The Army Ammunition Study Report marked "Restricted" was highly critical of readiness levels: "In the event that troops are engaged in conflict without having had sufficient live explosive ordnance training then the risks include increased fratricide (killing a comrade), or worse, our troops could be defeated".
Up to $100 million was needed to restock the armories, but the Australian Defence Department had a $1 billion budget shortfall because of the war against terrorism and the boat people blockade.
One unnamed 1st Brigade officer from Darwin said that the brigade operated some armored vehicles without sights for machine guns and their medium artillery units fired just one-third of their annually required training rounds. Mortar shells were so scarce that units could not properly train to fight a war.
Actually, this should not come as a shock. The Australian Defence Association's 2000 White Paper "DEFENDING AUSTRALIA" (http://www.ada.asn.au/policy/policy1.htm) stated that "future conflict, especially against First Wave nations or sub-national groups, is likely to demand more of the individual soldier with personal weapons essentially little different from those of half a century ago. This will place a premium upon the individual's capacity to carry sufficient ammunition to achieve his objectives so that economy in consumption will be important.

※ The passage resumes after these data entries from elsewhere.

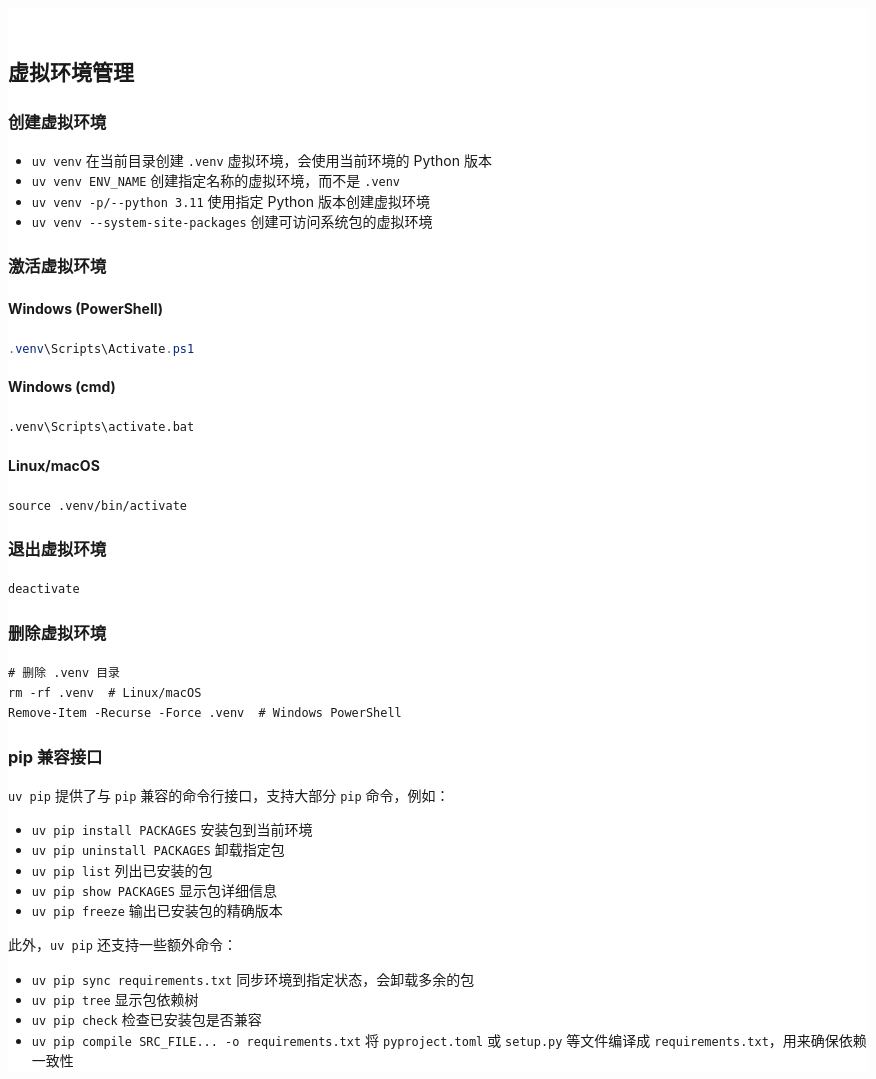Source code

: <br>

## 虚拟环境管理

### 创建虚拟环境
- `uv venv` 在当前目录创建 `.venv` 虚拟环境，会使用当前环境的 Python 版本
- `uv venv ENV_NAME` 创建指定名称的虚拟环境，而不是 `.venv`
- `uv venv -p/--python 3.11` 使用指定 Python 版本创建虚拟环境
- `uv venv --system-site-packages` 创建可访问系统包的虚拟环境

### 激活虚拟环境

#### Windows (PowerShell)
```powershell
.venv\Scripts\Activate.ps1
```

#### Windows (cmd)
```cmd
.venv\Scripts\activate.bat
```

#### Linux/macOS
```shell
source .venv/bin/activate
```

### 退出虚拟环境
```shell
deactivate
```

### 删除虚拟环境
```shell
# 删除 .venv 目录
rm -rf .venv  # Linux/macOS
Remove-Item -Recurse -Force .venv  # Windows PowerShell
```

### pip 兼容接口

`uv pip` 提供了与 `pip` 兼容的命令行接口，支持大部分 `pip` 命令，例如：

- `uv pip install PACKAGES` 安装包到当前环境
- `uv pip uninstall PACKAGES` 卸载指定包
- `uv pip list` 列出已安装的包
- `uv pip show PACKAGES` 显示包详细信息
- `uv pip freeze` 输出已安装包的精确版本

此外，`uv pip` 还支持一些额外命令：

- `uv pip sync requirements.txt` 同步环境到指定状态，会卸载多余的包
- `uv pip tree` 显示包依赖树
- `uv pip check` 检查已安装包是否兼容
- `uv pip compile SRC_FILE... -o requirements.txt` 将 `pyproject.toml` 或 `setup.py` 等文件编译成 `requirements.txt`，用来确保依赖一致性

For the individual, careful target selection and economy in ammunition use will call for more traditional soldier's skills in shooting". Ironically, the current Liberal government in Canberra frowns on civilian marksmanship programs. - Adam Geibel
An Australian Army report leaked by the 19 March issue of the Daily Telegraph showed a dangerous shortage of all munitions types, from infantry assault rifle cartridges to mortars and artillery rounds.